[Revision comparison data]
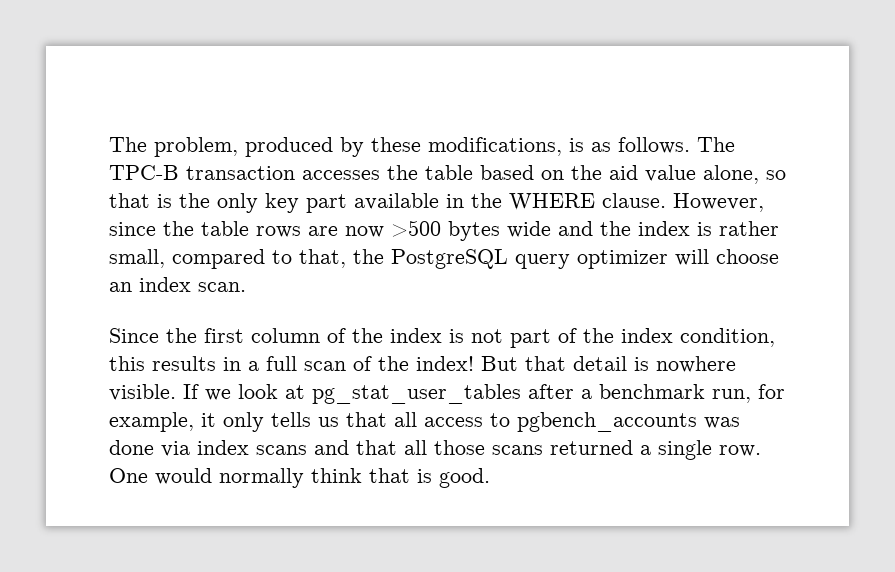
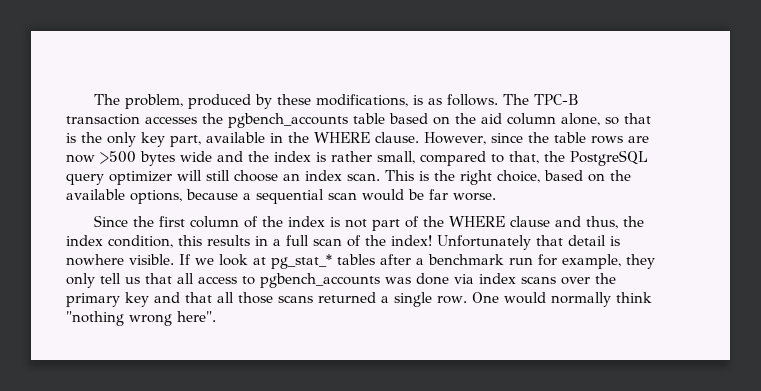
(418, 172) none -> [228,113,348,128] pgbench_accounts
[645,165,696,182] value -> [507,113,556,125] column
[306,194,347,213] part -> [170,135,201,147] part,
(709, 257) none -> [206,170,230,181] still
(246, 287) none -> [385,170,631,185] [66,189,496,204] This is the right choice, based on the available options, because a sequential scan would be far worse.
(614, 335) none -> [449,216,645,229] WHERE clause and thus, the
[481,356,518,371] But -> [437,235,531,250] Unfortunately
[312,384,521,404] pg_stat_user_tables -> [271,254,375,269] pg_stat_* tables
[712,389,751,403] run, -> [509,257,533,265] run
[201,412,311,432] it only tells -> [626,254,655,269] [66,273,121,288] they only tell
(307, 450) none -> [561,273,616,285] [66,292,149,307] over the primary key
[369,468,490,488] that is good. -> [66,311,216,326] "nothing wrong here".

REQUEST
Leaving the pictures out, give back each line above exactly.

PROBLEM SOLUTION
(418, 172) none -> [228,113,348,128] pgbench_accounts
[645,165,696,182] value -> [507,113,556,125] column
[306,194,347,213] part -> [170,135,201,147] part,
(709, 257) none -> [206,170,230,181] still
(246, 287) none -> [385,170,631,185] [66,189,496,204] This is the right choice, based on the available options, because a sequential scan would be far worse.
(614, 335) none -> [449,216,645,229] WHERE clause and thus, the
[481,356,518,371] But -> [437,235,531,250] Unfortunately
[312,384,521,404] pg_stat_user_tables -> [271,254,375,269] pg_stat_* tables
[712,389,751,403] run, -> [509,257,533,265] run
[201,412,311,432] it only tells -> [626,254,655,269] [66,273,121,288] they only tell
(307, 450) none -> [561,273,616,285] [66,292,149,307] over the primary key
[369,468,490,488] that is good. -> [66,311,216,326] "nothing wrong here".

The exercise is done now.